Note that for down payments of less than 20%, mortgage holders may be required to take out private mortgage insurance.

In some circumstances, particularly for refinancing, borrowers can use collateral such as the equity in their home instead of a down payment.

Repayment Mortgages

A repayment mortgage is what many people might refer to as a “traditional” mortgage. Repayments consist of a number of monthly installments, each of which includes a percentage of the interest on the loan, along with a percentage of the “principal” of the loan. The principal in a loan context is the initial value of the loan.

There are several different types of repayment mortgage, including fixed-rate products, and adjustable-rate mortgages.

Adjustable-rate mortgage

An adjustable-rate mortgage initially usually has a constant rate of interest. The fixed (constant) rate of interest may last for up to five years. It’s uncommon to find an adjustable-rate mortgage that’s fixed for longer than five years. After the fixed interest rate is up, the interest rate begins to fluctuate, depending on factors such as the base rate and other economic variables.

Fixed-rate mortgage

A fixed-rate mortgage is taken out at a specific rate of interest, which remains constant for the duration of the loan. 

Whether an adjustable-rate or a fixed-rate mortgage is going to be best depends on the individual product, as well as an applicant’s circumstances, attitude to risk, and the predicted value of the base rate. 

Government Insured Mortgages

Government-insured mortgages may be available to some borrowers. Typically, applicants for a government-insured mortgage don’t need to have the impeccable financial credentials required for a conventional mortgage. Eligible low- and middle-income earners, as well as those who may not have a high credit score, can often take advantage of a government-insured mortgage. 

There are three main types of government-insured mortgage: FHA (Federal Housing Administration), VA (Veteran Affairs), and USDA (United States Department of Agriculture).

FHA

Available to people who can’t access a conventional mortgage (usually due to issues such as a sub-prime credit rating, or fluctuating income) an FHA-backed loan requires a deposit of 3.5%. Only FHA-approved lenders are able to sell an FHA-backed loan. Note that it is the lender that lends, no the FHA.
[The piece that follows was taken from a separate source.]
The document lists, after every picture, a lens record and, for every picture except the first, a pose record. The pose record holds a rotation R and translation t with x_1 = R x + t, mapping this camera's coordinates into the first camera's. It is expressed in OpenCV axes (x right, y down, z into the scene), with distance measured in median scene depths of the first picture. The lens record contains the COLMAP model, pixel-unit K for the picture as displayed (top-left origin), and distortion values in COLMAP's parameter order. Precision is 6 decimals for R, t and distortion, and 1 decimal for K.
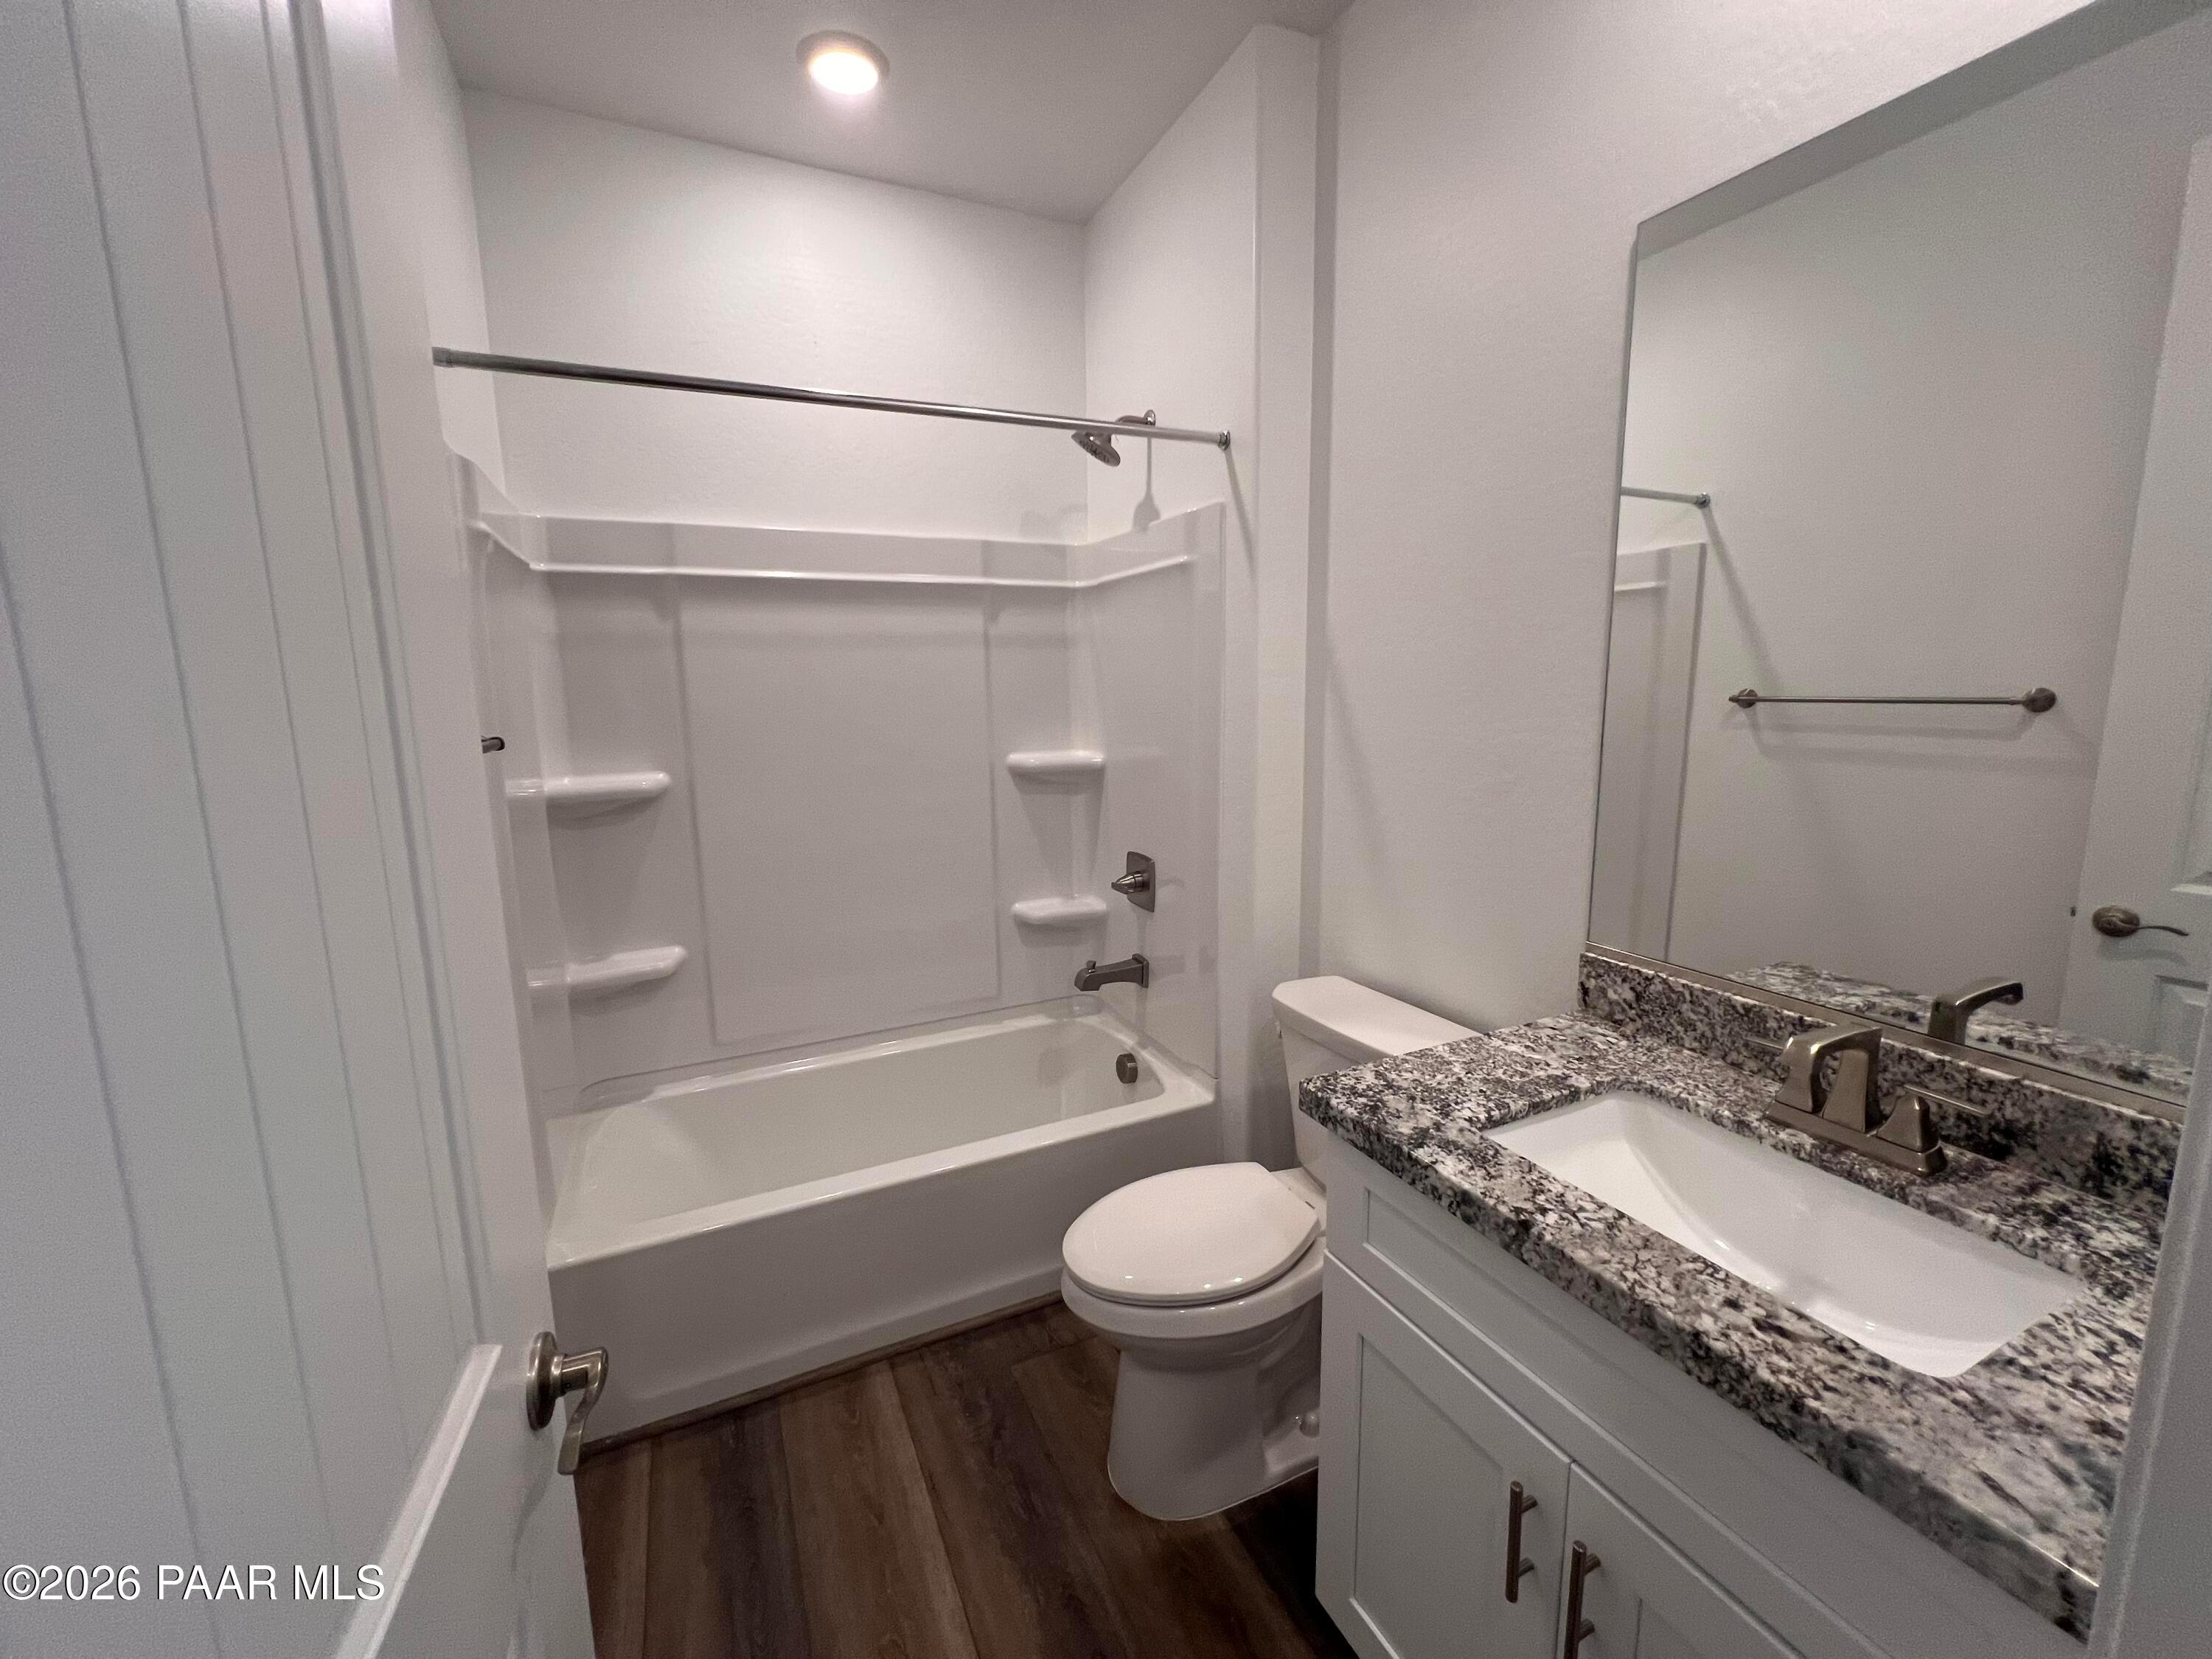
lens RADIAL K [[890.4, 0, 1094.4], [0, 890.4, 820.3], [0, 0, 1]] dist [-0.006004, 0.002049]
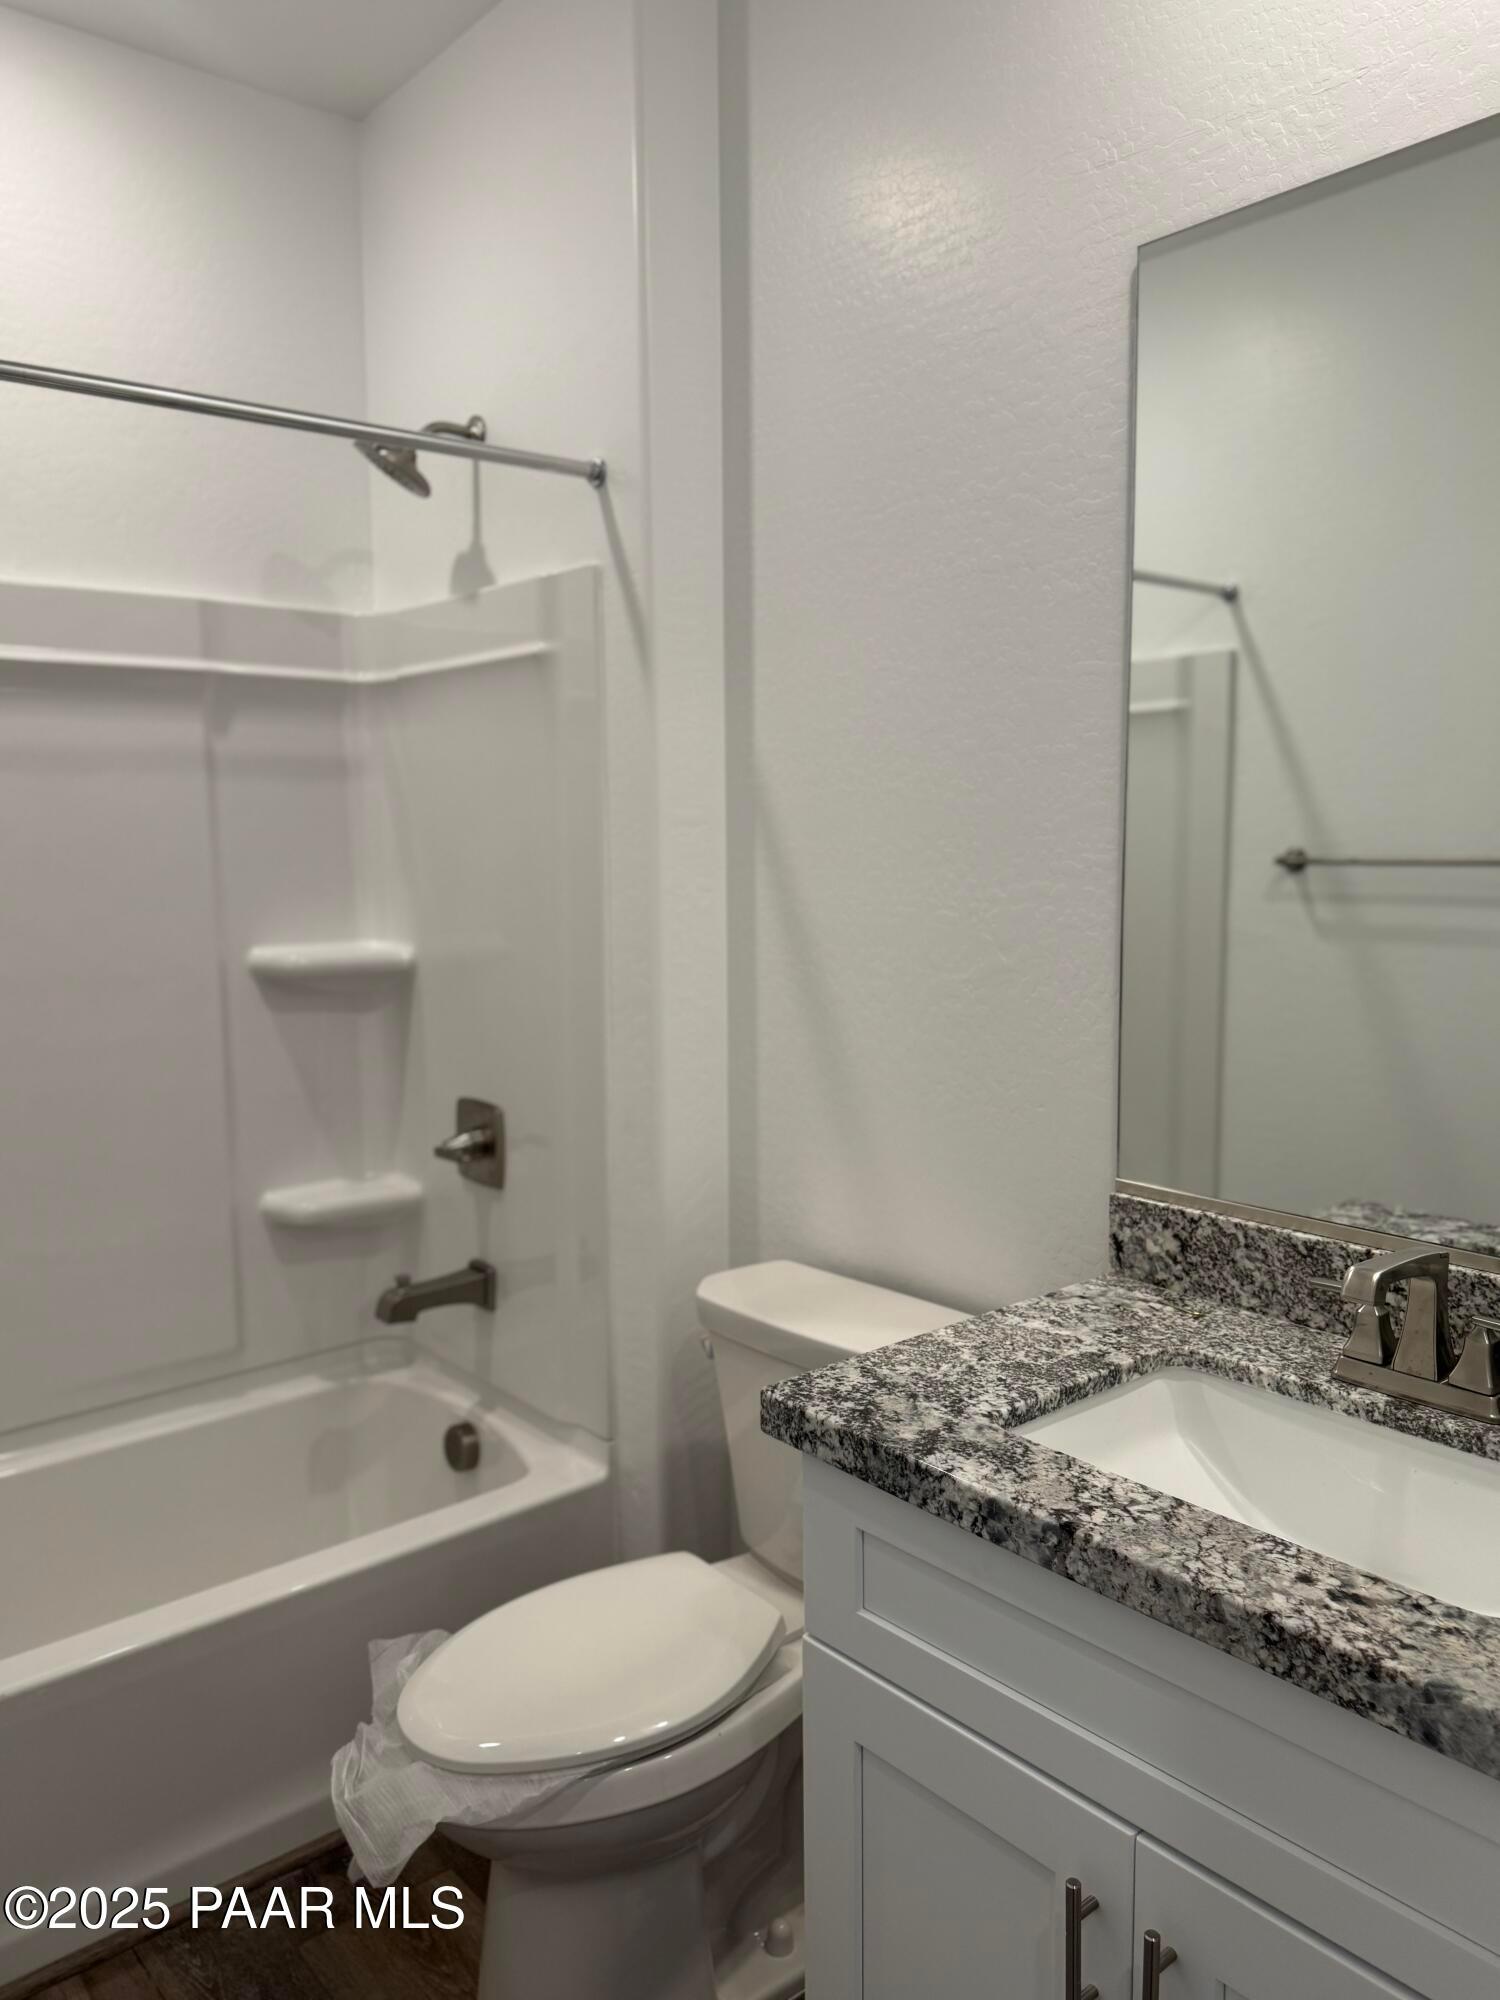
lens RADIAL K [[1472.5, 0, 731.9], [0, 1472.5, 995.6], [0, 0, 1]] dist [0.047766, -0.066229]
pose [[0.965572, -0.021296, 0.259263, -0.064584], [0.033999, 0.998426, -0.044613, 0.023585], [-0.257904, 0.051891, 0.964776, -0.101658]]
FHA loans require borrowers to pay mortgage insurance – the mortgage insurance premium.

VA

VA mortgage is available to eligible serving personnel, veterans and/or their spouses. VA mortgages don’t require a deposit and tend to have a low rate of interest. There is also no need to pay a mortgage insurance premium or take out any other form of mortgage insurance.

For eligible individuals, a VA loan is often the best option.

USDA

USDA mortgages are available to eligible low-income earners in rural areas. The exact eligibility requirements vary depending on location. In general, a USDA mortgage is offered at a competitive rate of interest and requires a small (or no) down payment (or deposit).

Specialist Mortgages

Jumbo Mortgages

jumbo mortgage is one that’s for a sum larger than that normally permitted for a conventional mortgage. A jumbo mortgage can’t be backed, guaranteed or authorized by Freddie Mac or Fannie Mae. As a result, borrowers wanting a jumbo mortgage need to show lenders they are a reasonable risk.

Jumbo mortgage applicants may need to:

  • Have a large down payment available.
  • Have a significant amount of collateral (such as property equity).
  • Have a very high credit score.

Interest Only Mortgages

These are mortgages where repayments are only made on the interest accruing to the loan, not the principal. Borrowers taking out an interest-only mortgage are expected to pay off the principal in full at the end of the borrowing term, if not before.

Interest-only mortgages can work for people who receive bonuses or other one-off cash sums periodically, which can be used to bring down the principal balance. Some interest-only borrowers may sell off some of their portfolios to pay off the principal balance.

Reverse Mortgages

Seniors who want to have an income to fund their retirement may consider a reverse mortgage. A reverse mortgage involves taking out a loan against the value of the property. The mortgage company will then recoup the loan value when the property is sold.

Remember that you may need to pay interest if you take out a reverse mortgage.